> _Required work_
When you reach the line containing "INDICE ALFABÉTICO", repeat that line and each one after it exactly until the records end, leaving out pictures.

> _Information given_
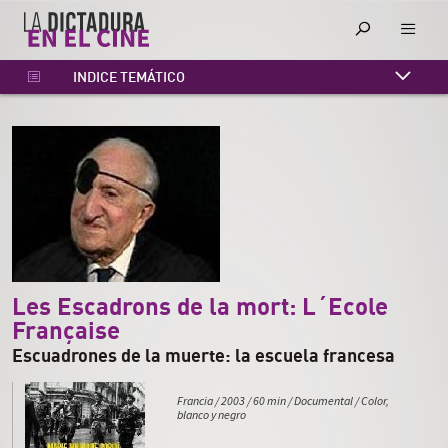
INDICE TEMÁTICO
INDICE CRONOLÓGICO
INDICE ALFABÉTICO
Les Escadrons de la mort: L´Ecole
Française
Escuadrones de la muerte: la escuela francesa
Francia
/
2003
/
60 min
/
Documental
/
Color,
blanco y negro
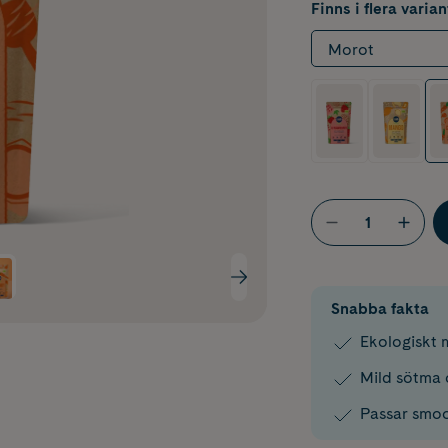
Finns i flera varian
Morot
Snabba fakta
Ekologiskt 
Mild sötma 
Passar smoo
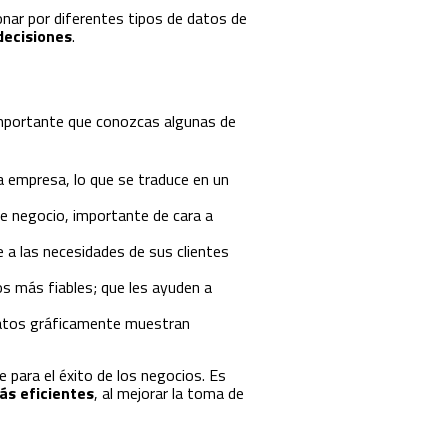
onar por diferentes tipos de datos de
decisiones
.
 importante que conozcas algunas de
 la empresa, lo que se traduce en un
de negocio, importante de cara a
e a las necesidades de sus clientes
os más fiables; que les ayuden a
datos gráficamente muestran
 para el éxito de los negocios. Es
s eficientes
, al mejorar la toma de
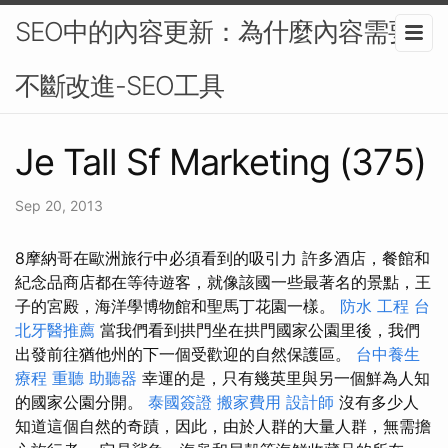
SEO中的內容更新：為什麼內容需要
不斷改進-SEO工具
Je Tall Sf Marketing (375)
Sep 20, 2013
8摩納哥在歐洲旅行中必須看到的吸引力 許多酒店，餐館和
紀念品商店都在等待遊客，就像該國一些最著名的景點，王
子的宮殿，海洋學博物館和聖馬丁花園一樣。
防水 工程
台
北牙醫推薦
當我們看到拱門坐在拱門國家公園里後，我們
出發前往猶他州的下一個受歡迎的自然保護區。
台中養生
療程
重聽 助聽器
幸運的是，只有幾英里與另一個鮮為人知
的國家公園分開。
泰國簽證
搬家費用
設計師
沒有多少人
知道這個自然的奇蹟，因此，由於人群的大量人群，無需擔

> _Answer space_
INDICE ALFABÉTICO
Les Escadrons de la mort: L´Ecole
Française
Escuadrones de la muerte: la escuela francesa
Francia
/
2003
/
60 min
/
Documental
/
Color,
blanco y negro
Finns i flera varian
Morot
Snabba fakta
Ekologiskt 
Mild sötma 
Passar smoo
onar por diferentes tipos de datos de
decisiones
.
 importante que conozcas algunas de
 la empresa, lo que se traduce en un
de negocio, importante de cara a
e a las necesidades de sus clientes
os más fiables; que les ayuden a
datos gráficamente muestran
 para el éxito de los negocios. Es
s eficientes
, al mejorar la toma de
SEO中的內容更新：為什麼內容需要
不斷改進-SEO工具
Je Tall Sf Marketing (375)
Sep 20, 2013
8摩納哥在歐洲旅行中必須看到的吸引力 許多酒店，餐館和
紀念品商店都在等待遊客，就像該國一些最著名的景點，王
子的宮殿，海洋學博物館和聖馬丁花園一樣。
防水 工程
台
北牙醫推薦
當我們看到拱門坐在拱門國家公園里後，我們
出發前往猶他州的下一個受歡迎的自然保護區。
台中養生
療程
重聽 助聽器
幸運的是，只有幾英里與另一個鮮為人知
的國家公園分開。
泰國簽證
搬家費用
設計師
沒有多少人
知道這個自然的奇蹟，因此，由於人群的大量人群，無需擔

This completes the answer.